Varner-Hogg Plantation Artifact of the Month: Washington Shelf Clock

By Angela Pfeiffer, Varner-Hogg Plantation Curator

Washington Clock, Varner-Hogg PlantationManufactured in Paris, France, by Jean Batiste Dubuc, this mantle clock was produced between 1806 and 1817 as part of a wave of memorabilia memorializing George Washington after his death in 1799. Covered in a type of gilt bronze known as “ormolu,” the clock rests on a rectangular base with bun feet, and is decorated with a centrally placed mask of Apollo. Apollo’s image is flanked on both sides by leaf-capped scrolls that taper into pomegranates, which were often used as symbols of resurrection.

The left side of the main clock case depicts a winged figure holding a laurel wreath in each hand, and palm leaves adorn the corners above the clock’s face.

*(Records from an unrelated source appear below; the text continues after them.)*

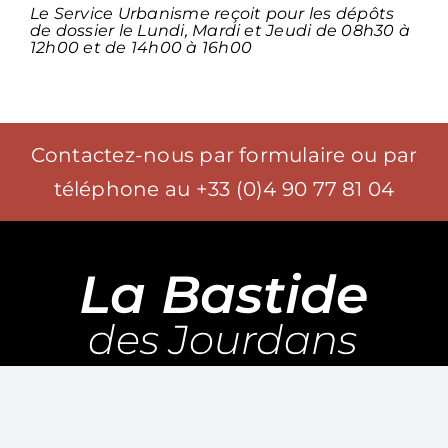
Le Service Urbanisme reçoit pour les dépôts
de dossier le Lundi, Mardi et Jeudi de 08h30 à
12h00 et de 14h00 à 16h00
Contactez-nous par
formulaire
ou par
téléphone au
+33 (0)4 90 77 81 04
Mairie de la Bastide des Jourdans
1 Place de la République
84240 La Bastide des Jourdans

An eagle perched on a globe rests atop the rectangular clock case, while a banner beneath the globe reads “E Pluribus Unum,” the motto from the Great Seal of the United States. Under the clock dial, another banner states “Washington The First in War, First in Peace and in his Countrymen [sic] Hearts”—an abbreviated excerpt from Major-General Henry Lee’s Funeral Oration on the Death of General Washington.

Leaning against the clock is a gilt figure of George Washington in his military uniform holding a scroll in his right hand, as his left hand rests on his sword. This pose was based on an engraving of John Trumbull’s painting General George Washington at the Battle of Trenton, which depicts Washington holding a spyglass instead of a scroll. The scroll held by the clock’s Washington figure represents the increasingly popular image of him at the time as a philosopher and statesman, and not just a military leader. Although Dubuc produced many Washington clocks that varied in size, decorative motifs, and embellishments, his continuous use of a standing representation of the General emphasized Washington’s popularity not just in America, but across France as well.

Varner-Hogg Plantation is located approximately 60 miles south of Houston and is part of the Texas Independence Trail Region.